Logo

Support

Hp Proliant Dl360 Gen9 Vmware Compatibility Apr 2026

He drafted an email to the CFO, to his boss, and to the project manager. No jargon. No blame. Just truth:

Subject: DL360 Gen9 + VMware 8 – Compatibility risk hp proliant dl360 gen9 vmware compatibility

The words hit him like a cold draft from a failed CRAC unit. Not listed. That didn’t mean “it won’t boot.” It meant “when it panics at 2 AM, VMware support will smile politely and point to this screen.” It meant the HBA driver might load, but the NVMe namespace might stutter. It meant the agent for the iLO management might fail to report a failing power supply. He drafted an email to the CFO, to

He sighed, cracked open a cold can of soda that had been living in his drawer since Tuesday, and turned back to his dual monitors. On one screen: the Bill of Lading for four refurbished HP ProLiant DL360 Gen9 servers. On the other: VMware’s Compatibility Guide—the sacred text, the Rosetta Stone, the final arbiter of what would sing together and what would scream. Just truth: Subject: DL360 Gen9 + VMware 8

1. Run vSphere 6.7 (end of support 2022) – security risk, compliance fail. 2. Run vSphere 7.0 (ends 2025) – possible but driver instability reported on the P440ar controller. 3. Return the Gen9s, pay restocking, buy Gen10s – extra $12k, but supported until 2029. 4. Use the Gen9s for non-production (dev/test, backup target) and buy new hosts for prod.

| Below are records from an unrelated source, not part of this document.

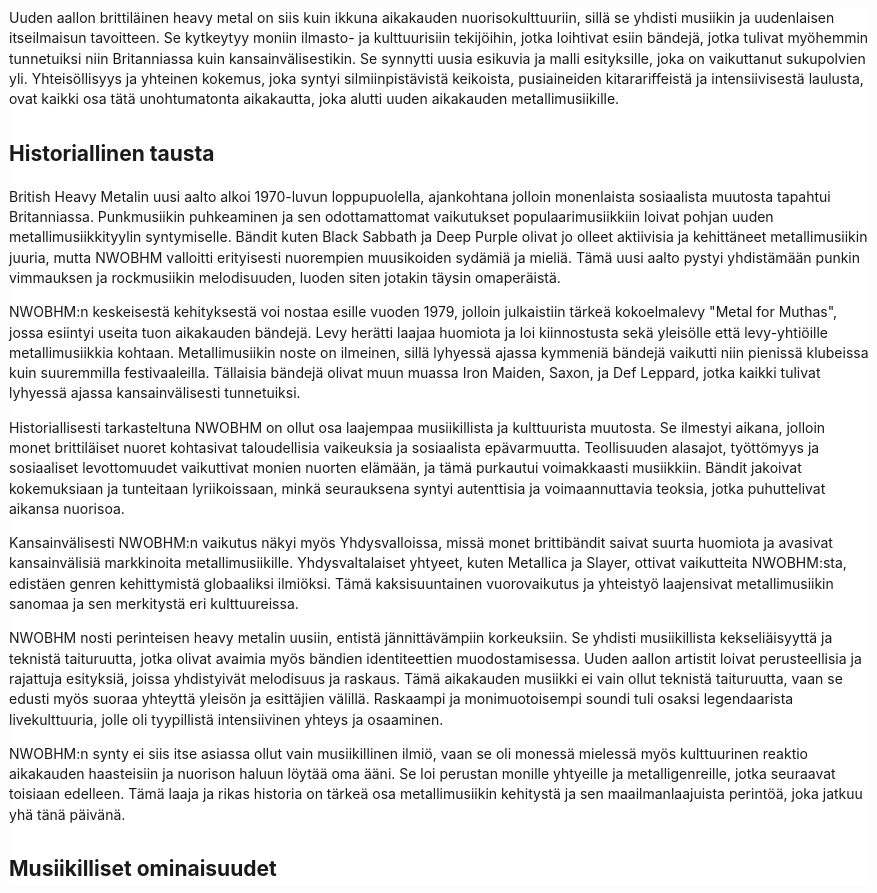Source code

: Uuden aallon brittiläinen heavy metal on siis kuin ikkuna aikakauden nuorisokulttuuriin, sillä se yhdisti musiikin ja uudenlaisen itseilmaisun tavoitteen. Se kytkeytyy moniin ilmasto- ja kulttuurisiin tekijöihin, jotka loihtivat esiin bändejä, jotka tulivat myöhemmin tunnetuiksi niin Britanniassa kuin kansainvälisestikin. Se synnytti uusia esikuvia ja malli esityksille, joka on vaikuttanut sukupolvien yli. Yhteisöllisyys ja yhteinen kokemus, joka syntyi silmiinpistävistä keikoista, pusiaineiden kitarariffeistä ja intensiivisestä laulusta, ovat kaikki osa tätä unohtumatonta aikakautta, joka alutti uuden aikakauden metallimusiikille.


## Historiallinen tausta


British Heavy Metalin uusi aalto alkoi 1970-luvun loppupuolella, ajankohtana jolloin monenlaista sosiaalista muutosta tapahtui Britanniassa. Punkmusiikin puhkeaminen ja sen odottamattomat vaikutukset populaarimusiikkiin loivat pohjan uuden metallimusiikkityylin syntymiselle. Bändit kuten Black Sabbath ja Deep Purple olivat jo olleet aktiivisia ja kehittäneet metallimusiikin juuria, mutta NWOBHM valloitti erityisesti nuorempien muusikoiden sydämiä ja mieliä. Tämä uusi aalto pystyi yhdistämään punkin vimmauksen ja rockmusiikin melodisuuden, luoden siten jotakin täysin omaperäistä.

NWOBHM:n keskeisestä kehityksestä voi nostaa esille vuoden 1979, jolloin julkaistiin tärkeä kokoelmalevy "Metal for Muthas", jossa esiintyi useita tuon aikakauden bändejä. Levy herätti laajaa huomiota ja loi kiinnostusta sekä yleisölle että levy-yhtiöille metallimusiikkia kohtaan. Metallimusiikin noste on ilmeinen, sillä lyhyessä ajassa kymmeniä bändejä vaikutti niin pienissä klubeissa kuin suuremmilla festivaaleilla. Tällaisia bändejä olivat muun muassa Iron Maiden, Saxon, ja Def Leppard, jotka kaikki tulivat lyhyessä ajassa kansainvälisesti tunnetuiksi.

Historiallisesti tarkasteltuna NWOBHM on ollut osa laajempaa musiikillista ja kulttuurista muutosta. Se ilmestyi aikana, jolloin monet brittiläiset nuoret kohtasivat taloudellisia vaikeuksia ja sosiaalista epävarmuutta. Teollisuuden alasajot, työttömyys ja sosiaaliset levottomuudet vaikuttivat monien nuorten elämään, ja tämä purkautui voimakkaasti musiikkiin. Bändit jakoivat kokemuksiaan ja tunteitaan lyriikoissaan, minkä seurauksena syntyi autenttisia ja voimaannuttavia teoksia, jotka puhuttelivat aikansa nuorisoa.

Kansainvälisesti NWOBHM:n vaikutus näkyi myös Yhdysvalloissa, missä monet brittibändit saivat suurta huomiota ja avasivat kansainvälisiä markkinoita metallimusiikille. Yhdysvaltalaiset yhtyeet, kuten Metallica ja Slayer, ottivat vaikutteita NWOBHM:sta, edistäen genren kehittymistä globaaliksi ilmiöksi. Tämä kaksisuuntainen vuorovaikutus ja yhteistyö laajensivat metallimusiikin sanomaa ja sen merkitystä eri kulttuureissa.

NWOBHM nosti perinteisen heavy metalin uusiin, entistä jännittävämpiin korkeuksiin. Se yhdisti musiikillista kekseliäisyyttä ja teknistä taituruutta, jotka olivat avaimia myös bändien identiteettien muodostamisessa. Uuden aallon artistit loivat perusteellisia ja rajattuja esityksiä, joissa yhdistyivät melodisuus ja raskaus. Tämä aikakauden musiikki ei vain ollut teknistä taituruutta, vaan se edusti myös suoraa yhteyttä yleisön ja esittäjien välillä. Raskaampi ja monimuotoisempi soundi tuli osaksi legendaarista livekulttuuria, jolle oli tyypillistä intensiivinen yhteys ja osaaminen.

NWOBHM:n synty ei siis itse asiassa ollut vain musiikillinen ilmiö, vaan se oli monessä mielessä myös kulttuurinen reaktio aikakauden haasteisiin ja nuorison haluun löytää oma ääni. Se loi perustan monille yhtyeille ja metalligenreille, jotka seuraavat toisiaan edelleen. Tämä laaja ja rikas historia on tärkeä osa metallimusiikin kehitystä ja sen maailmanlaajuista perintöä, joka jatkuu yhä tänä päivänä.


## Musiikilliset ominaisuudet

The DL360 Gen9. A workhorse. Not the youngest stallion in the stable—that honor belonged to the Gen10 and Gen11—but reliable. Mark had deployed dozens of these in his earlier days. They were the diesel engines of the data center: loud, hot, and unkillable. But that was with vSphere 6.5, maybe 6.7. Now, his directive was clear: “Build for the next five years. Use vSphere 8.”